Data shown Start Marker

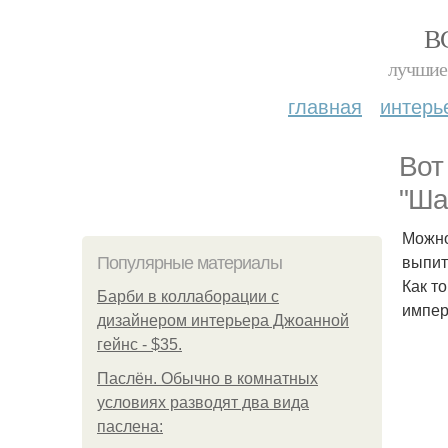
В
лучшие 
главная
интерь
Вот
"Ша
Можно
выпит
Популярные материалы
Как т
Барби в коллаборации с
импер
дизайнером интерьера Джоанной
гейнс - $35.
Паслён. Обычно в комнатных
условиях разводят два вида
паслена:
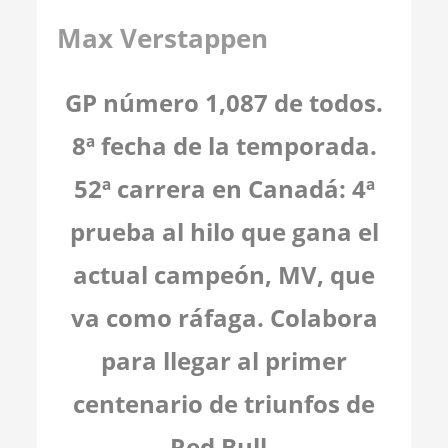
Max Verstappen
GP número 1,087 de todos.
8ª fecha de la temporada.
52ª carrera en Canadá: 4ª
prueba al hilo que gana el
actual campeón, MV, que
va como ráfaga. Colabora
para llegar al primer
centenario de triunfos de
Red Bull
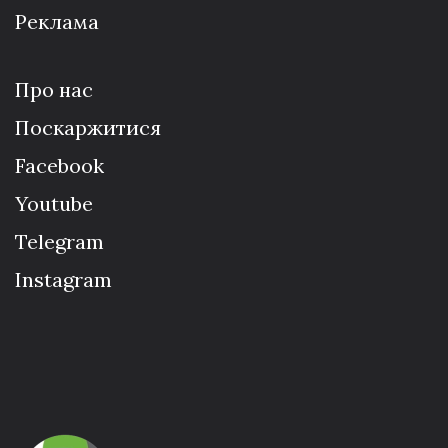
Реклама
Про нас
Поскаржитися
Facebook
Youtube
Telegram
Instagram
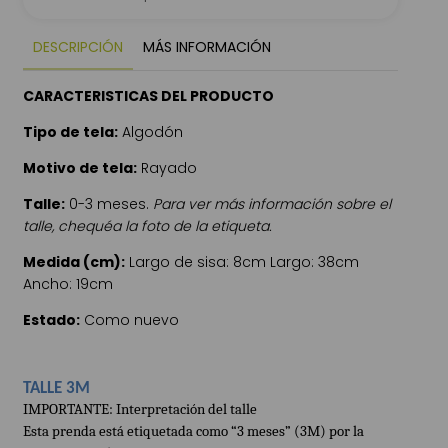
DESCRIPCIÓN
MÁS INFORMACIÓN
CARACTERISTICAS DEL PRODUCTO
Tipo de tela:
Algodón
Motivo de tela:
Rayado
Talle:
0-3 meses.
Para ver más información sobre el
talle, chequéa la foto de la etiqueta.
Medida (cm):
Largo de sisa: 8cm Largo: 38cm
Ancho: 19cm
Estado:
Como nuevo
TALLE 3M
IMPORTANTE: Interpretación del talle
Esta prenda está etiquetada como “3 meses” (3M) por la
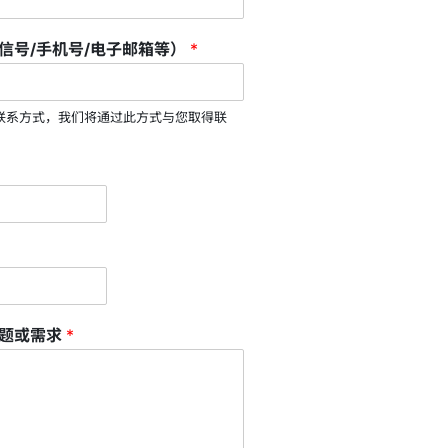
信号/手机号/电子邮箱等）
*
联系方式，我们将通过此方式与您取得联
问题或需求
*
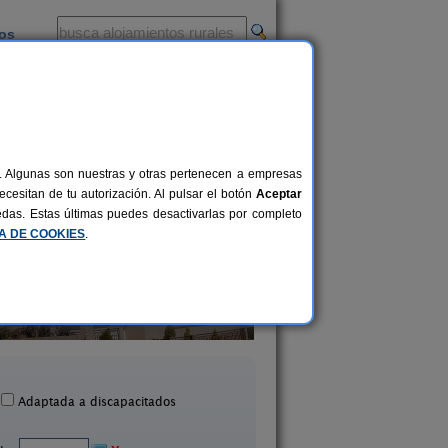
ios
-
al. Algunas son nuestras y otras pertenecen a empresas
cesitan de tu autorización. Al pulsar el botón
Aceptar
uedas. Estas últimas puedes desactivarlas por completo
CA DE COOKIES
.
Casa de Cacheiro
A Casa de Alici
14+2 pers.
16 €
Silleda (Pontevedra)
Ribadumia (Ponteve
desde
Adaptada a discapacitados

Data shown End Marker
Data shown Start Marker

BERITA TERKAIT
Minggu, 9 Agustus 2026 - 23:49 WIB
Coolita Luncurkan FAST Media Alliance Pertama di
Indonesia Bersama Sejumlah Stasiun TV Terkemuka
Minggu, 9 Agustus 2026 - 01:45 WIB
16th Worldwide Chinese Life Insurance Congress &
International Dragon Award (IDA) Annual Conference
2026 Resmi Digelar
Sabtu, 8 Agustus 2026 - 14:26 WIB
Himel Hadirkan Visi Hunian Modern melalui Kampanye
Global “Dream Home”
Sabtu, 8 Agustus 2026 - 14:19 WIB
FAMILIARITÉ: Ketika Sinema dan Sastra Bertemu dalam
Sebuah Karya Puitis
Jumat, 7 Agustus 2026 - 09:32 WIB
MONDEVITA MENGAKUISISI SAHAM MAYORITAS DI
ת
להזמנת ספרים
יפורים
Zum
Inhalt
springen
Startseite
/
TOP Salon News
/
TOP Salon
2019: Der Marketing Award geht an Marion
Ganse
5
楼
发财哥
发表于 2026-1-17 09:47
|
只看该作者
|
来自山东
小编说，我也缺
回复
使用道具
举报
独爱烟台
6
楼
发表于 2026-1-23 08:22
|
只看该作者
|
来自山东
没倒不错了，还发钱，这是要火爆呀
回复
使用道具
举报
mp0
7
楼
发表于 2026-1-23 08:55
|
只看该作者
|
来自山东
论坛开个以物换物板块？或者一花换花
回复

Data shown End Marker
Data shown Start Marker

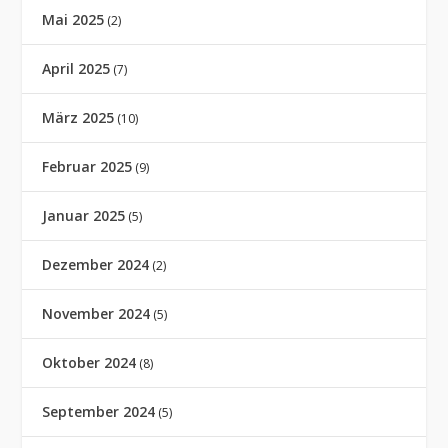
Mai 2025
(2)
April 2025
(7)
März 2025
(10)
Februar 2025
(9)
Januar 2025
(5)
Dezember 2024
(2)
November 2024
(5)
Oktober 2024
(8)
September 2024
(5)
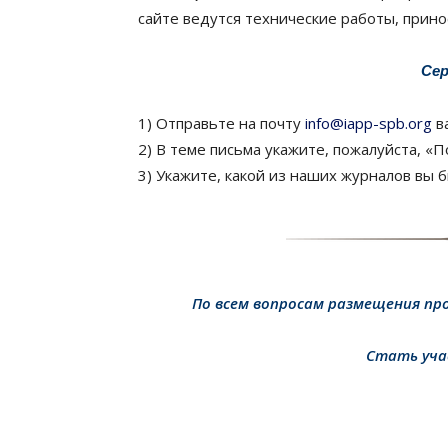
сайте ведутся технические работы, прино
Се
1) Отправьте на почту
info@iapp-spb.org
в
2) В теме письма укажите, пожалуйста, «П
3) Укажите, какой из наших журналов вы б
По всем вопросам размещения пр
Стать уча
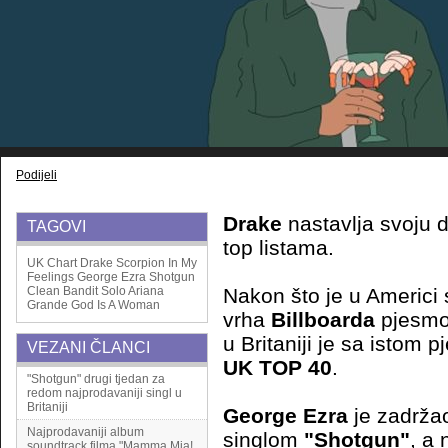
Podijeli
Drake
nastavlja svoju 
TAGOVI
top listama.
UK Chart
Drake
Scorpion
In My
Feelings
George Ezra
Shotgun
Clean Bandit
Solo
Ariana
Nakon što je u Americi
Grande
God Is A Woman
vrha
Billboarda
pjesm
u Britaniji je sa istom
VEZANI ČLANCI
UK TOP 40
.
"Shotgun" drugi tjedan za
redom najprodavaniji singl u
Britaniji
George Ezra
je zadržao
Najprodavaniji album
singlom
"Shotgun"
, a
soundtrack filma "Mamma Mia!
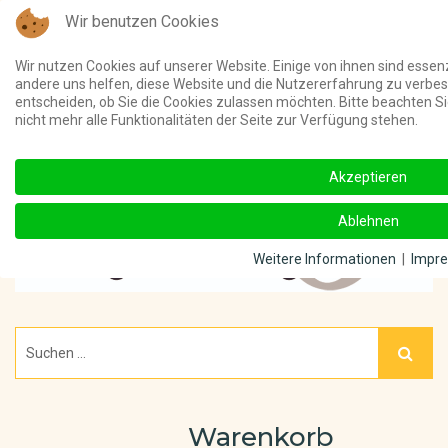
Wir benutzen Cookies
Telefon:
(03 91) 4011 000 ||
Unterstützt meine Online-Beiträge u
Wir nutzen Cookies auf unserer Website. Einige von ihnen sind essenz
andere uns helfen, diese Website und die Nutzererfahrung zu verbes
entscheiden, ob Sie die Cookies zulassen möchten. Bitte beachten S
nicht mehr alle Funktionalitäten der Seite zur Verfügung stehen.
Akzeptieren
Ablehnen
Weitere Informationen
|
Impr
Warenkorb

Data shown End Marker

▸ Exercise requirements
Would you set down only the lines above from the line with "DESCRIPCIÓN" to the line with "Adaptada a discapacitados", both included, exactly as they stand and without the pictures?

▸ Solution for this task
DESCRIPCIÓN
MÁS INFORMACIÓN
CARACTERISTICAS DEL PRODUCTO
Tipo de tela:
Algodón
Motivo de tela:
Rayado
Talle:
0-3 meses.
Para ver más información sobre el
talle, chequéa la foto de la etiqueta.
Medida (cm):
Largo de sisa: 8cm Largo: 38cm
Ancho: 19cm
Estado:
Como nuevo
TALLE 3M
IMPORTANTE: Interpretación del talle
Esta prenda está etiquetada como “3 meses” (3M) por la
信号/手机号/电子邮箱等）
*
联系方式，我们将通过此方式与您取得联
问题或需求
*
ios
-
al. Algunas son nuestras y otras pertenecen a empresas
cesitan de tu autorización. Al pulsar el botón
Aceptar
uedas. Estas últimas puedes desactivarlas por completo
CA DE COOKIES
.
Casa de Cacheiro
A Casa de Alici
14+2 pers.
16 €
Silleda (Pontevedra)
Ribadumia (Ponteve
desde
Adaptada a discapacitados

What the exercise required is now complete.